Bold claim: The FDA is moving away from its long-standing requirement of two rigorous studies for drug approvals, signaling a major shift toward speed and flexibility. But here’s where it gets controversial: does fewer trials compromise safety and long-term efficacy? And this is the part most people miss: the change comes with a stated aim to accelerate access to new medicines while still relying on alternative evidence beyond a second trial.

Overview of the change
- The FDA plans to adopt a default position that one well-supported study, along with additional evidence, could be sufficient for approving new drugs and other novel health products. This shift is advocated by FDA Commissioner Dr. Marty Makary and senior deputy Dr. Vinay Prasad, who published the commentary in the New England Journal of Medicine.
- The move is framed as a response to advances in drug research that make studies more precise and scientifically robust, suggesting that requiring two trials may no longer be necessary in many cases.

Context and implications
- Since taking the helm last year, Makary has issued directives aimed at shortening review timelines. These include encouraging the use of artificial intelligence in FDA workflows and piloting shorter one-month assessments for certain drugs deemed to serve national interests.
- The policy is positioned as a general shift, but it contrasts with the FDA’s more cautious stance on other products, such as vaccines, where approvals may still hinge on more extensive testing.
- Historically, the two-trial standard dates back to early 1960s law, which required data from adequate and well-controlled investigations. The intent was to ensure results weren’t flukes and could be reproduced, especially for serious or life-threatening conditions.

What’s changing and why some see it as sensible
- In recent decades, regulators have increasingly accepted single trials for certain indications, particularly for rare or deadly diseases where large patient populations are hard to recruit. In the last five years, around 60% of first-in-class drugs were approved based on a single study.
- The new proposal argues that as biological understanding grows, a single solid trial supplemented by supporting data may adequately establish a drug’s value and safety for many common diseases that previously faced stricter testing.
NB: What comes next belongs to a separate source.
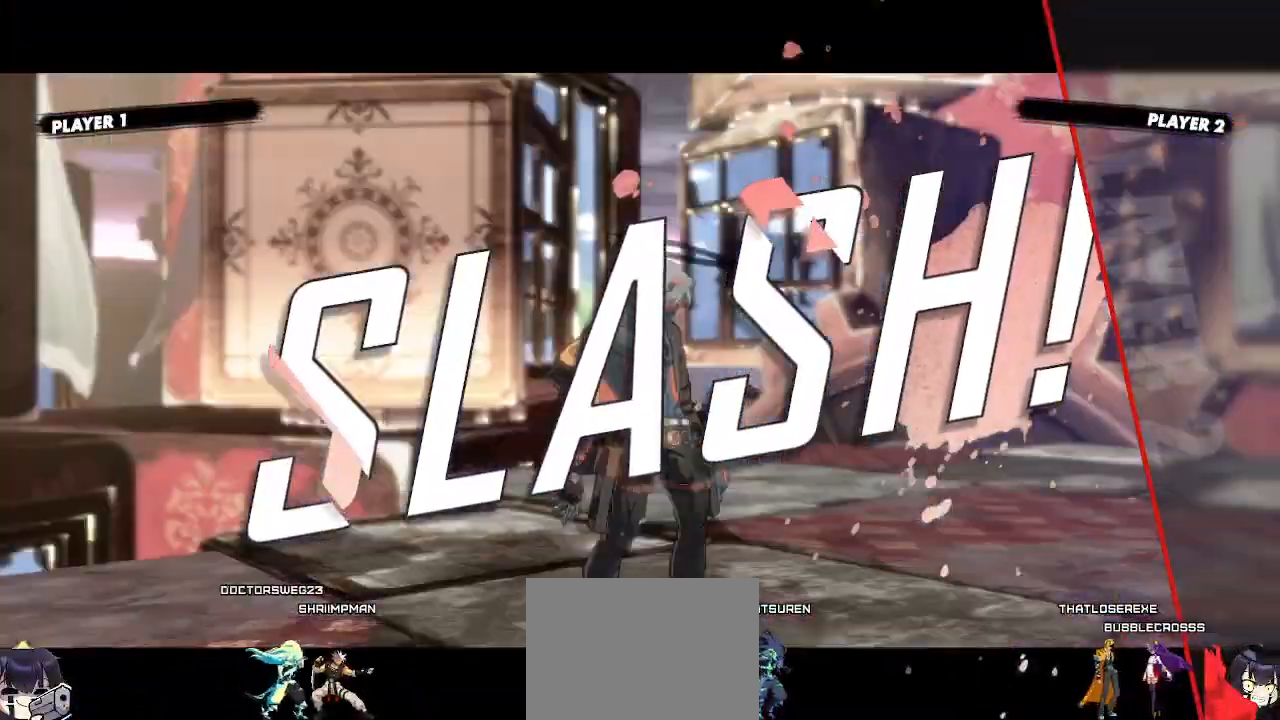
{"dt_ms": 500, "buttons": ["DPAD_DOWN", "K"]}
What supporters and skeptics are saying
- Supporters like Makary, Prasad, and former FDA drug director Janet Woodcock contend that the shift reflects current scientific capabilities and can speed access to beneficial therapies without sacrificing patient protection.
- Skeptics warn that the reduction in duplication could heighten risks if initial studies overstate benefits or miss rare adverse effects. They note that implementation will be critical and that industry reaction remains mixed and uncertain.
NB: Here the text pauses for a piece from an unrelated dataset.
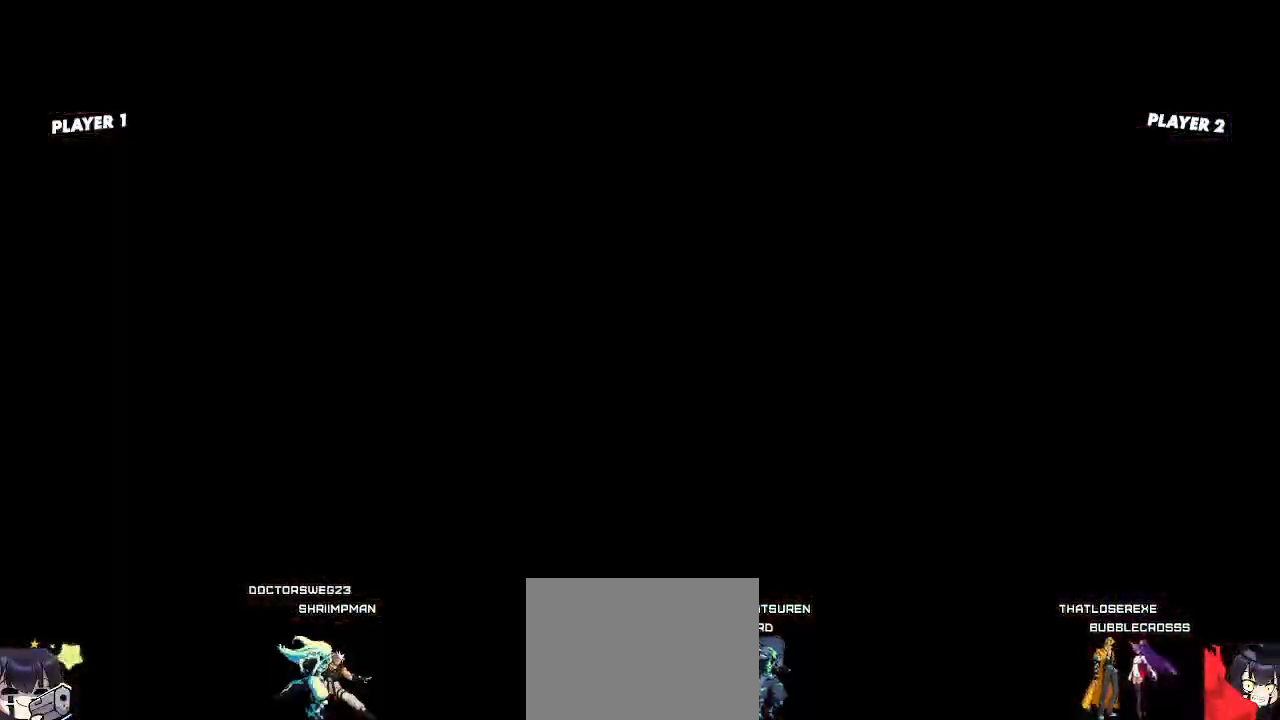
{"dt_ms": 500, "buttons": [], "events": [[17, "DPAD_DOWN", "up"], [50, "K", "up"], [117, "DPAD_LEFT", "down"], [167, "DPAD_DOWN", "down"], [200, "DPAD_LEFT", "up"], [200, "HS", "down"], [217, "DPAD_RIGHT", "down"], [233, "DPAD_DOWN", "up"], [250, "HS", "up"], [283, "DPAD_RIGHT", "up"]]}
Regulatory balance and practical considerations
- The FDA’s future approach may hinge on how trials are designed, what supplementary evidence is required, and how post-approval monitoring is enforced to catch safety signals after products reach the market.
- The agency’s stance on vaccines, gene therapies, and other advanced modalities may diverge from the new drug approval pathway, reflecting the complexity and risk profile of these technologies.

Bottom line and forward look
- If the FDA implements this one-study default with robust supporting evidence, it could unleash a wave of new drug development and faster patient access—especially for widespread conditions where there’s strong biology and meaningful endpoints.
- Yet the roadmap for how to guarantee safety and real-world effectiveness remains a topic of debate, and stakeholders will be watching closely how the policy is operationalized in practice.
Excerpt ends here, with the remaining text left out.